Der Rückgang der Anzahl an potentiellen Adressaten und Adressatinnen der Angebote der Kinder- und Jugendhilfe kann auch dazu führen, dass die Pluralität der Angebote deutlich zurückgeht. So ist anzunehmen, dass auch aus wirtschaftlichen Überlegungen heraus nicht viele kleine Angebote erhalten werden, sondern sich wenige durchsetzen können. Diese Entwicklungen hin zu einer Konzentration auf wenige, große Träger wird auch durch Finanzierungskonstrukte befördert, die zunehmend durch befristete Projekt- und Förderphasen, Vorfinanzierungsleistungen und hohen Aufwand für das Akquirieren und die Abwicklung von Förderungen gekennzeichnet sind. Deshalb stellt sich gerade unter dem Vorzeichen des demografischen Wandels die Frage, ob zur Vermeidung eines Verlustes von Trägerpluralität nicht auch Prinzipien der Finanzierung von Angeboten zu überdenken sind. Ein solcher Verlust führt nämlich unausweichlich dazu, dass es kaum mehr Auswahlmöglichkeiten für die Adressaten und Adressatinnen geben wird. Das Schrumpfen der absoluten Anzahl an Kindern führt nicht zu Verringerung der Anzahl unterschiedlicher familialer Lebensformen, elterlicher Erziehungsvorstellungen oder jugendkultureller Orientierungen, insofern steht der Pluralitäts-reduktion auf der Angebotsseite eine gleichbleibende oder sogar wachsende Pluralität auf der Nachfrageseite gegenüber.

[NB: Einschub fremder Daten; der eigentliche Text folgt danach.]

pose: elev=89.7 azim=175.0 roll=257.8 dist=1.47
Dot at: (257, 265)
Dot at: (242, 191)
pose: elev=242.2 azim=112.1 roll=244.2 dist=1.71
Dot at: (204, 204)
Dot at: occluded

Die Verwirklichung des Wunsch- und Wahlrechts ist damit noch mehr als bisher in Frage gestellt. Für den Umgang mit dieser Entwicklung braucht es fachlich akzeptable Antworten, jenseits von scheinbaren Sachzwängen und finanzpolitischen Vorgaben. Dort, wo einzelne Träger dominieren, muss dafür Sorge getragen werden, dass sie mit der nötigen Binnendifferenzierung und Sensibilität auf unterschiedliche Bedürfnisse und Wertvorstellungen der Adressatinnen und Adressaten bzw. Leistungsberechtigten der Kinder- und Jugendhilfe eingehen.

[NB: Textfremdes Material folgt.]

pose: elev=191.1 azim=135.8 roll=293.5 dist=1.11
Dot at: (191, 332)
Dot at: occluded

Die Rolle der Kinder- und Jugendhilfe als weicher Standortfaktor im Wettbewerb der Regionen

Die in vielen Regionen Deutschlands bereits heute beobachtbaren Schrumpfungsprozesse führen zwischen den Regionen zu einer verstärkten Konkurrenz um gut ausgebildete Bevölkerungsgruppen.  Der Ausbau der Kinder- und Jugendhilfe entwickelt sich dabei immer mehr zu einem so genannten weichen Standortfaktor, der für die Ansiedlung von Firmen in der Region eine Rolle spielt. Dadurch ergeben sich auch neue Kontakte der Kinder- und Jugendhilfe zum Bereich der freien Wirtschaft. Im Vordergrund stehen dabei natürlich Angebote der Kindertagesbetreuung, niedrigschwellige Angebote der Unterstützung von Familien, Freizeitangebote für Jugendliche. Da aber das soziale Klima und die Stimmung vor Ort auch sehr stark von dem Umgang mit den etwas schwierigeren Problemsituationen und -gruppen geprägt sind, wirken sich auch die Angebote von Beratungsstellen, aufsuchende Formen der Jugendsozialarbeit und die Qualität der Hilfen zur Erziehung in nicht zu unterschätzendem Maße aus.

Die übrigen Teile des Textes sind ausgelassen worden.